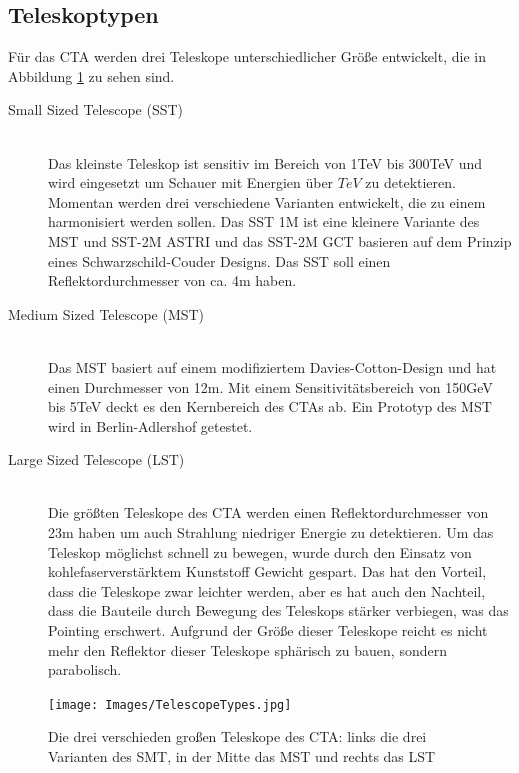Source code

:\subsection{Teleskoptypen}
Für das CTA werden drei Teleskope unterschiedlicher Größe entwickelt, die in Abbildung \ref{img:TelescopeTypes} zu sehen sind.
\begin{description}
\item[Small Sized Telescope (SST)]\hfill \\
Das kleinste Teleskop ist sensitiv im Bereich von 1TeV bis 300TeV und wird eingesetzt um Schauer mit Energien über $\unit{TeV}$ zu detektieren. Momentan werden drei verschiedene Varianten entwickelt, die zu einem harmonisiert werden sollen. Das SST 1M ist eine kleinere Variante des MST und SST-2M  ASTRI und das SST-2M GCT basieren auf dem Prinzip eines Schwarzschild-Couder Designs. Das SST soll einen Reflektordurchmesser von ca. 4m haben.
\item[Medium Sized Telescope (MST)]\hfill \\ 
Das MST basiert auf einem modifiziertem Davies-Cotton-Design und hat einen Durchmesser von 12m. Mit einem Sensitivitätsbereich von 150GeV bis 5TeV deckt es den Kernbereich des CTAs ab. Ein Prototyp des MST wird in Berlin-Adlershof getestet.
\item[Large Sized Telescope (LST)]\hfill \\
Die größten Teleskope des CTA werden einen Reflektordurchmesser von 23m haben um auch Strahlung niedriger Energie zu detektieren. Um das Teleskop möglichst schnell zu bewegen, wurde durch den Einsatz von kohlefaserverstärktem Kunststoff Gewicht gespart. Das hat den Vorteil, dass die Teleskope zwar leichter werden, aber es hat auch den Nachteil, dass die Bauteile durch Bewegung des Teleskops stärker verbiegen, was das Pointing erschwert. Aufgrund der Größe dieser Teleskope reicht es nicht mehr den Reflektor dieser Teleskope sphärisch zu bauen, sondern parabolisch.%
\end{description}
\begin{figure}[htbp]
\centering
\texttt{[image: Images/TelescopeTypes.jpg]}
\caption{Die drei verschieden großen Teleskope des CTA: links die drei Varianten des SMT, in der Mitte das MST und rechts das LST \cite{Flickr}}
\label{img:TelescopeTypes}
\end{figure}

(Task description):
Could you copy each line in the listing above that includes the word "entwickelt"?

(Solution for this exercise):
Für das CTA werden drei Teleskope unterschiedlicher Größe entwickelt, die in Abbildung \ref{img:TelescopeTypes} zu sehen sind.
Das kleinste Teleskop ist sensitiv im Bereich von 1TeV bis 300TeV und wird eingesetzt um Schauer mit Energien über $\unit{TeV}$ zu detektieren. Momentan werden drei verschiedene Varianten entwickelt, die zu einem harmonisiert werden sollen. Das SST 1M ist eine kleinere Variante des MST und SST-2M  ASTRI und das SST-2M GCT basieren auf dem Prinzip eines Schwarzschild-Couder Designs. Das SST soll einen Reflektordurchmesser von ca. 4m haben.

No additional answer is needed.